Featured Story

Profile: A life in the theater interrupted by Ross Perot

CHARITY ROBEY PHOTO Terry Brockbank at his home on Midway Road.
CHARITY ROBEY PHOTO
Terry Brockbank at his home on Midway Road.

Terry Brockbank left the United Kingdom for the United States in 1968. Forty-six years later, when he says the word, “theater,” as he often does, his London and South Wales roots are still audible, his diction perfect.

Terry is an actor who took a 20-year break from his craft, had a successful career in information technology and is now back at it. He and his wife, Kathy, divide their time between a home on Midway Road and their apartment on New York’s Upper West Side. Both locations, Terry points out, have easy access to excellent theater.

In the role of Lord Brockhurst in the recent North Fork Community Theatre musical comedy, “The Boyfriend,” Suffolk Times reviewer Toni Munna wrote that Terry “had the audience roaring with laughter.”

On December 14, Terry will narrate the “Christmas Cantata” at the Shelter Island Presbyterian Church, and on December 21 he and Kathy will perform a series of holiday readings at the Presbyterian Church, including Dylan Thomas’s “A Child’s Christmas in Wales.”

Born in London, Terry grew up in South Wales, studied physics in London and moved to Richmond, Virginia at 26 to work in textile technology — specifically nylon. Engineer by day, he was an actor by night, starting with “The Man Who Came to Dinner” at the Virginia Museum Theatre. He did nine shows in two years.

By 1970, demand for nylon had cratered, Terry was laid off, and he moved to New York City to be a professional actor. “I tried for about six months,” he said. “As much as I like theater, I did not like starving.”

He found his way to Electronic Data Systems, a company founded by the billionaire from Texarkana, Texas, Ross Perot, “who was willing to train people of my age who had some experience of the world.” Soon, Terry was shaking the hand of the man who would be a two-time presidential candidate.

Based in New York, Terry joined a company of fewer than 100 employees in the field then known as data processing.

“Perot was a driven man, but his views were about as far opposite from mine as could be — very, very right wing,” Terry said. “You had to have extremely short hair, wing-tipped shoes, a white shirt and no facial hair. I was conforming to his requirements, but in New York City in 1970 I stood out like a sore thumb.”

When he left EDS in 1974 it had 2,000 employees. He continued his career in information technology, retiring in 2004 after 14 years at the insurance company, New York Life.

In 1971, Terry ran into actor Kathy Dyas, who would become his wife, at the home of a mutual friend in New York.

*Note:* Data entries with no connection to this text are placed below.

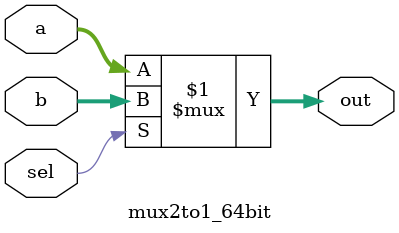
<source format=v>
module mux2to1_64bit (
    input  [63:0] a,    // input 0
    input  [63:0] b,    // input 1
    input         sel,  // select: 0 selects a, 1 selects b
    output [63:0] out   // mux output
);

    assign out = sel ? b : a;

endmodule

</source>
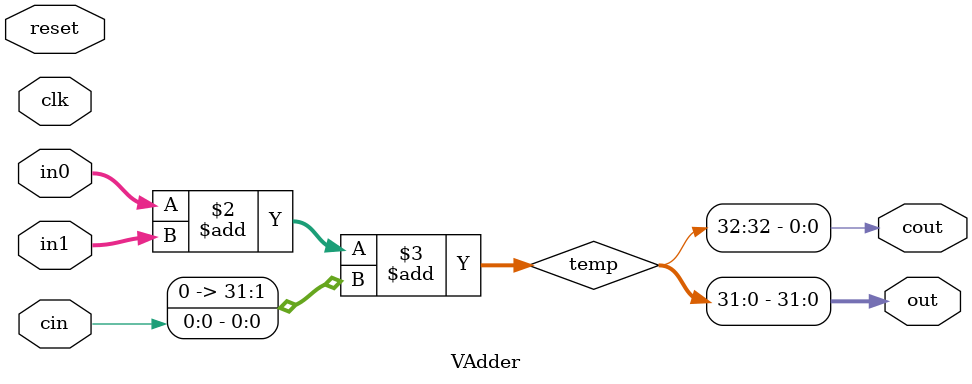
<source format=sv>
module VAdder #( parameter nbits = 32 )
(
  input  logic clk,
  input  logic reset,
  input  logic [nbits-1:0] in0,
  input  logic [nbits-1:0] in1,
  input  logic cin,
  output logic [nbits-1:0] out,
  output logic cout
);

  logic [nbits:0] temp;

  always_comb begin
    temp = ( in0 + in1 ) + 32'(cin);
  end
  
  assign cout = temp[nbits];
  assign out = temp[nbits-1:0];

endmodule

</source>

They had met four years earlier in Richmond, at the cast party for “The Man Who Came to Dinner.” Her father, Jimmy Dyas, was the director.

“Nine years later, I married the director’s daughter,” Terry said.

That same year they saw an ad for The Pridwin. “We had probably been across the East River twice in our lives to go to a Mets game,” Terry said, “We called and said, how do we get there?”

The folks at the Pridwin came to pick them up from the ferry and the couple experienced Island-love at first sight.

For many years when they spent time on Shelter Island, they rented. By 1991 their son Derek was 10 years old and in need of summertime activity. “Kathy said, ‘Why don’t we buy a house and it can be summer camp?’ I came out on weekends,” Terry said. “It probably molded his entire career … he spent a lot of time at Mashomack.”

Now in his 30s, Derek Brockbank is campaign director for National Wildlife Federation, National Audubon Society and the Environmental Defense Fund’s joint Coastal Louisiana Restoration project.

Terry and his wife had both stopped acting “cold turkey” when Derek was born, but continued to enjoy being in the audience at Bay Street Theater in Sag Harbor and North Fork Community Theatre in Mattituck.

Although husband and wife hate flying and have never been big travelers, in January 2013 they decided to cruise from New York to Australia, a round trip that would take about 45 days.

“We got as far as Florida and my mother died in England,” Terry said. “It was a strange feeling to be trapped and have to decide. We thought it really wasn’t feasible to get off and beside, my mother would have killed me. We got back and went to her memorial in England.”

In 2007 he played Colonel Pickering in “My Fair Lady” at the North Fork Community Theatre. Since then he has directed and performed in dozens of plays and readings there and at the Hampton Theatre Company, Northeast Stage, the Shelter Island Presbyterian Church and the Shelter Island Players.

Terry loves working with “an entire range of people,” he said, “Some are in college, some are retired like me, people you wouldn’t get to socialize with under any other circumstance. They respect my experience and I respect that they can sing and dance.”